By contrast, the film’s aesthetic has a vintage painterly look.

“There’s a certain beauty that we’re putting into this film because the content demands it. Screenwriter Barry Cook is doing an amazing job with the materials, but when you watch the film, because it does have the word of God in it, even among people that are working on the film, you can feel there’s something very, very different in this film. It’s very, very powerful. So, we feel a great challenge to match the power and approach this material in a reverent manner. But we also want to be beautiful, and we want to be timeless. It’s the greatest story ever told. It’s timeless. So, how do you do that?” said Carola.

“I told the team I would like to embrace something with fundamental principles of art and beauty. For me, that’s the golden age of illustrators of the early 1900s. Let’s look at those paintings and dissect the shape language. Let’s dissect how they treated a fold with a stroke of paint.
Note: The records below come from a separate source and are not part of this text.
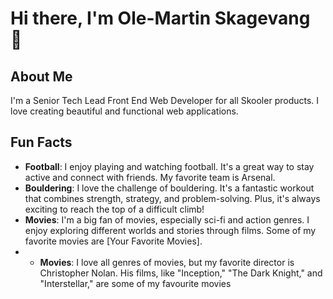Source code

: # Hi there, I'm Ole-Martin Skagevang 👋

## About Me
I'm a Senior Tech Lead Front End Web Developer for all Skooler products. I love creating beautiful and functional web applications.

## Fun Facts
- **Football**: I enjoy playing and watching football. It's a great way to stay active and connect with friends. My favorite team is Arsenal.
- **Bouldering**: I love the challenge of bouldering. It's a fantastic workout that combines strength, strategy, and problem-solving. Plus, it's always exciting to reach the top of a difficult climb!
- **Movies**: I'm a big fan of movies, especially sci-fi and action genres. I enjoy exploring different worlds and stories through films. Some of my favorite movies are [Your Favorite Movies].
- - **Movies**: I love all genres of movies, but my favorite director is Christopher Nolan. His films, like "Inception," "The Dark Knight," and "Interstellar," are some of my favourite movies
And we’re working with our very talented production designer, Armand Serrano, and our super-talented art director, Ryan Feltman, who have a similar affinity for these illustrators.

“And the beauty is when you combine that with the innovative technology we’re using, we have a fresh and new recipe, even though you’re dealing with material from the first century. So, we’re trying to find all of those elements that bring something special to this remarkable film.”

“We get one shot at doing this; we’ve got to give it our all.” – Dominic Carola

Dominic Carola

Carola said his studio is working with Dr Lane Ritmeyer, who he called a rock star in the archaeological and theological world, to ensure the film can touch lives in the same way the original Jesus film has.

“We have people from all different backgrounds on our show and the film’s already doing ministry. It’s just incredible. The beauty is they see how seriously we’re taking the material where this isn’t a job for us as artists – we have a heart for this content. This is the greatest form of worship we can offer. And we’re approaching everything right down to how is a house built? What’s the texture of basalt versus the texture of magdala, which is totally different? We get one shot at doing this; we’ve got to give it our all. So, it’s wonderful to lean into the historical context as well.”

Carola said he first spoke to the Jesus Film people back in 2005 and, since then, has been doing short animated gospel stories such as Legion and Chosen Witness, which, from letters he has received, had a powerful impact.

“Barry Cook, the screenwriter, envisioned this possibility 20 years ago. Many people were involved, including [Jesus Film producer] Irv Klaschus. There have been so many chapters in our lives where we’ve tried to make something happen on our timing, but God’s timing is always perfect, even though we don’t understand it.

“I don’t know what it is, but it feels like God is preparing us all for something.” – Dominic Carola

“Not to put too much of a spiritual lens on things, but I lost my parents some years ago. My wife lost her parents a few years ago. We’ve lost friends who are younger than us. You start to look at things differently, through a spiritual lens, and you see what’s happening with the world. It’s really broken. I mean, we’ve lived in a broken world since Adam and Eve, but this feels like this is God’s timing; this isn’t our timing. I wouldn’t have suddenly chosen to say, ‘Oh, let’s take on the most challenging film of all time. And we have to do it in this short of a time period.’

“I really feel this is God’s timing and he’s opened doors to allow us to bring people from almost every major studio at the right time. And it feels right. We are all showing up as servants. We’re going to give it our all, but I feel that something is going on. I don’t know what it is, but it feels like God is preparing us all for something. I don’t know what it is, but people are crying out everywhere. There’s a lot of lost people. There’s a lot of hurt out there, and I’m just honoured to be a part of it.”

Carola said working on this project has been “the greatest Bible study of all time” for him and his team, who feel palpable prayer support from the Jesus Film Project, a massive, powerful outreach organisation with thousands of members.

“I may never meet them, but you can feel the presence of this team and the size of the team. And we always pray for a hedge of protection upon everyone.”